(READING TEXT):
##########
Thank you for joining me this morning in the book of Hosea. Sadly, this book written to the northern kingdom of Israel, records the continuing rebellion of Israel and their determined judgment. Yahweh had redeemed Israel from slavery in Egypt and taken them as a bride to himself. He had cared for them, providing for them and protecting them. They showed such promise in the beginning. But very quickly their true colors began to show. Even before Moses could descend from the mountain with the tablets of the law, Israel was dancing around a golden calf. Calvin said that the human heart is an idol factory and even from the beginning Israel would prove unfaithful to Yahweh, choosing to worship other gods.
Because of that, judgment was coming. By the time Hosea is writing in chapter 13 of his prophecy, judgment was surely no more than a decade away. Yet no one sees their destruction until it is too late, even those who are warned about it.
##########
(DATA SUPPLIED):
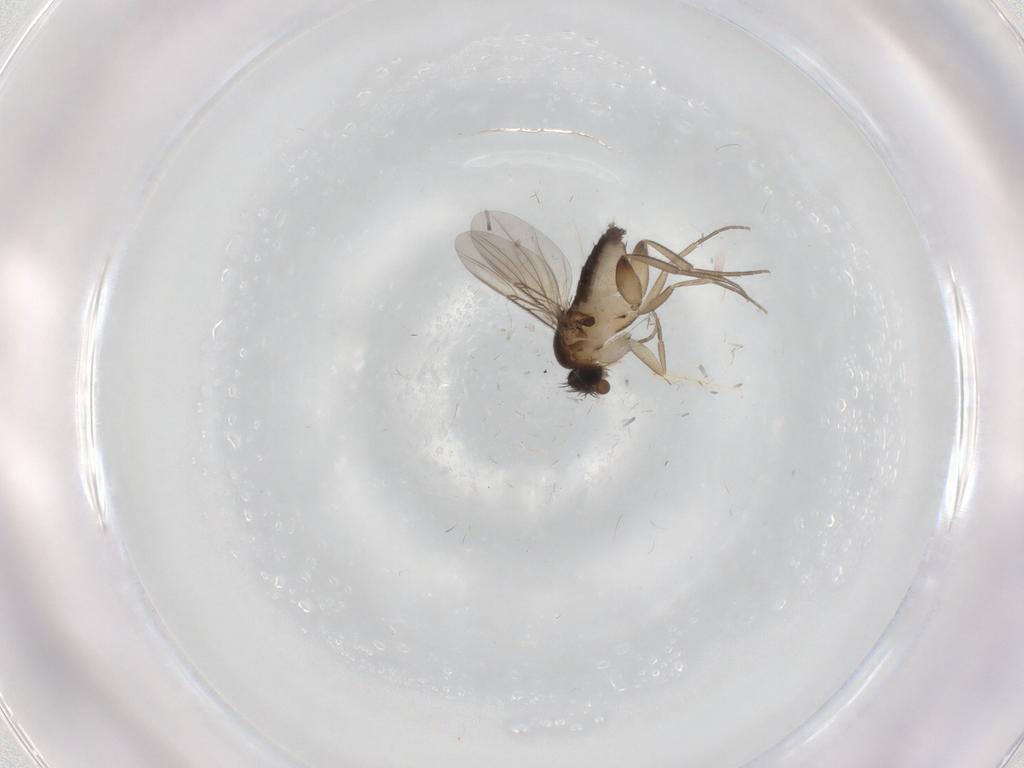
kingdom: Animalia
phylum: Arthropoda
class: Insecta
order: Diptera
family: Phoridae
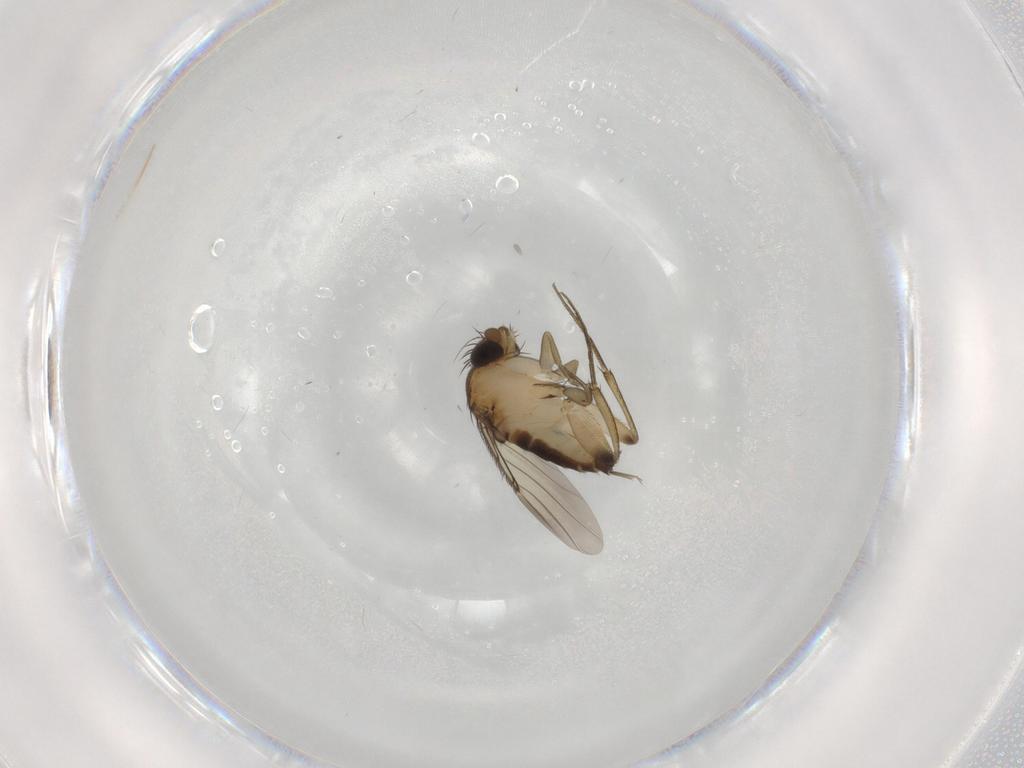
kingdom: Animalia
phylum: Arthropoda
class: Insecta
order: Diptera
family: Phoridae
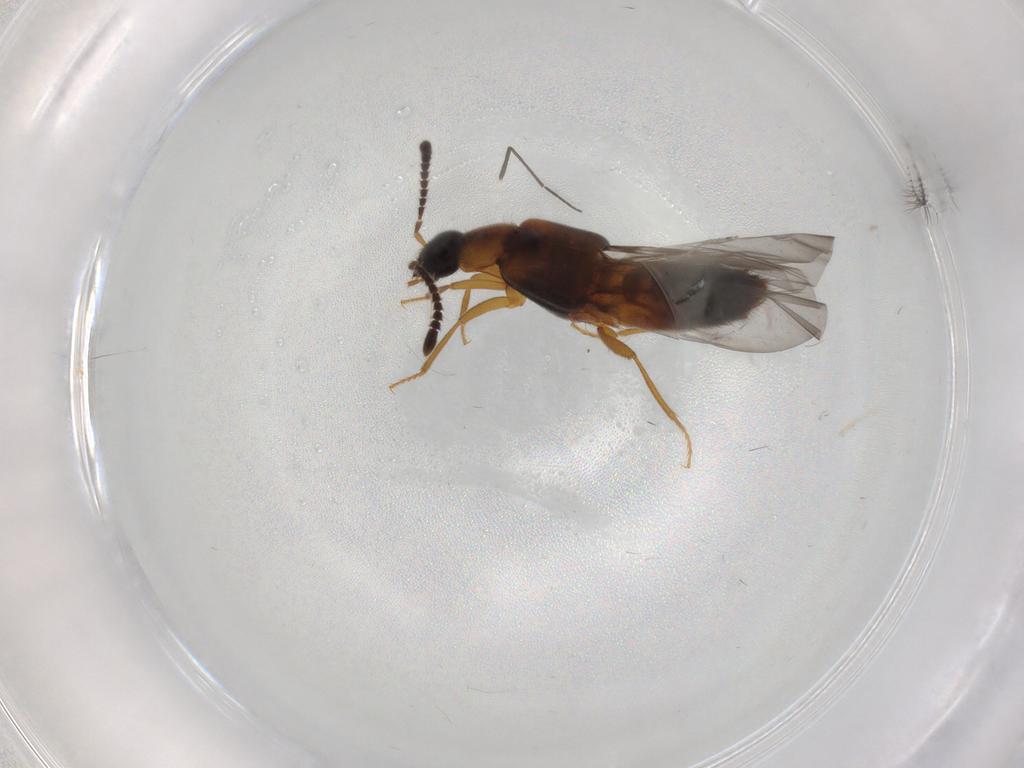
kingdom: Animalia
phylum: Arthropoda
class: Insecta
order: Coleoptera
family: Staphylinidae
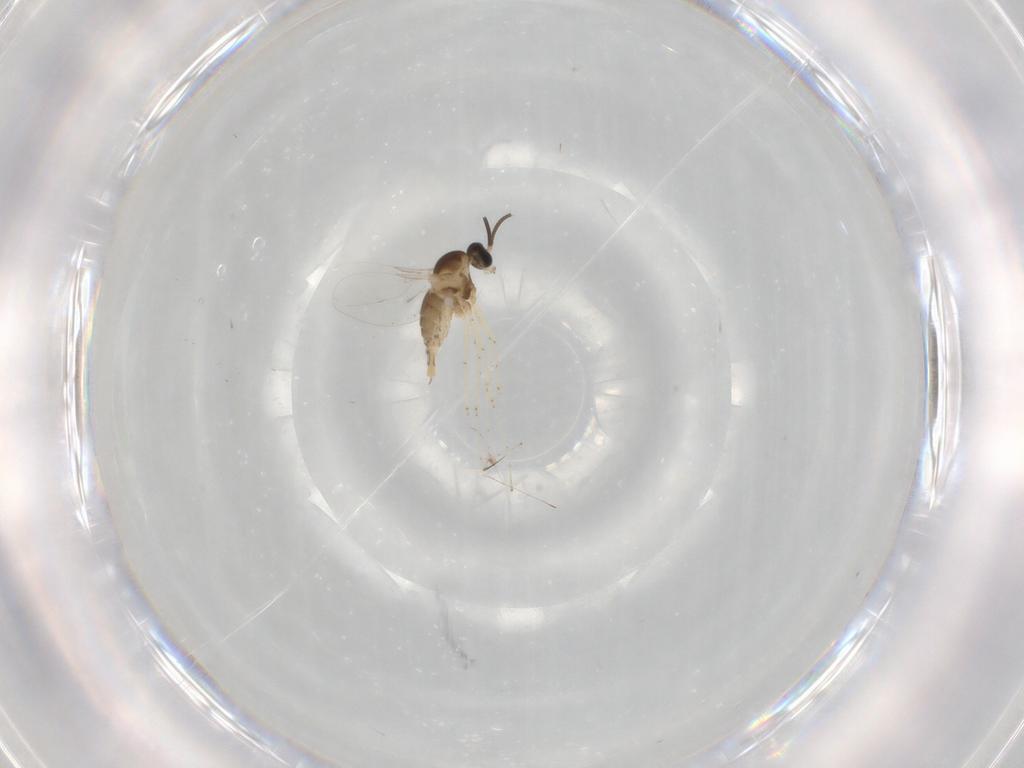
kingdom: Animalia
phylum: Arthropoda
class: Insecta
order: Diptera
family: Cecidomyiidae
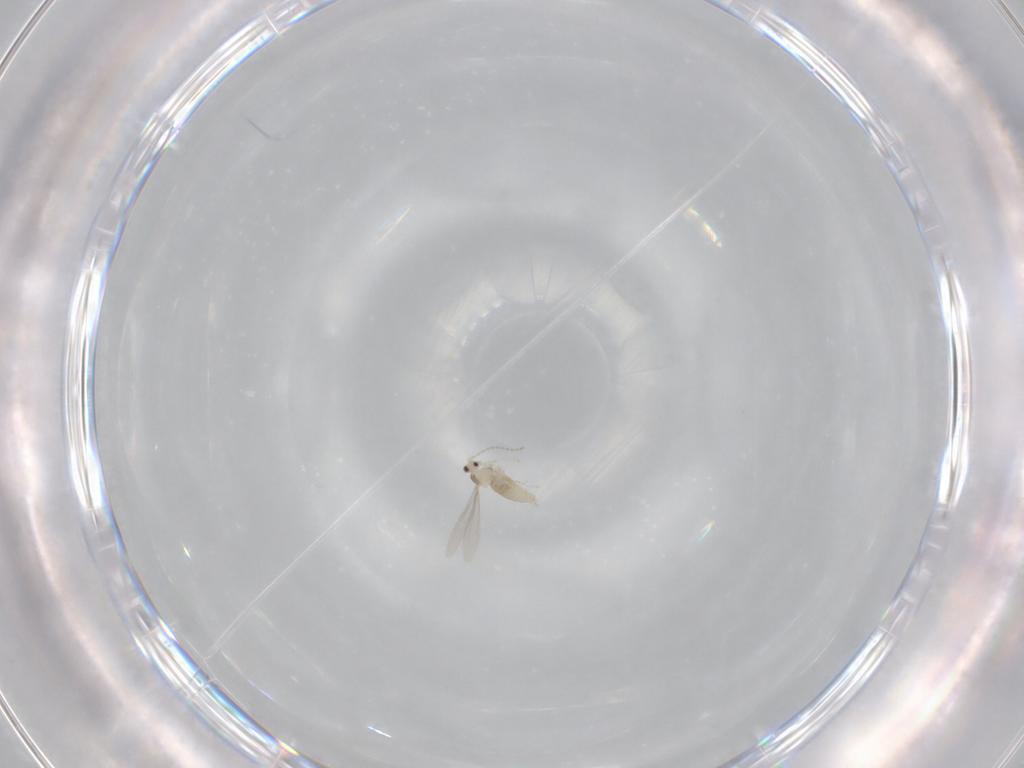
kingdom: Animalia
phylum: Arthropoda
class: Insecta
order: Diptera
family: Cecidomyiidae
##########
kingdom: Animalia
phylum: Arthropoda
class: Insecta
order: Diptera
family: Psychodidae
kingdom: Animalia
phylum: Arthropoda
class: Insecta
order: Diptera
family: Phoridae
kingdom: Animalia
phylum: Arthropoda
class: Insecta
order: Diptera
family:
##########
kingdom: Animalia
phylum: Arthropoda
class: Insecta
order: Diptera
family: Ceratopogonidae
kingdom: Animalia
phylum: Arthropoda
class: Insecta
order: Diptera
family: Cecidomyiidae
##########
(THE TASK): Summarize the text on Hosea in two sentences. The records have no connection to the text on Hosea.

(EXERCISE ANSWER): Yahweh redeemed Israel from slavery in Egypt, took them as a bride, and cared for and protected them, but Israel soon proved unfaithful, dancing around a golden calf and choosing to worship other gods. Because of that, judgment was coming, no more than a decade away by the time Hosea wrote chapter 13, yet no one sees their destruction until it is too late, even those who are warned.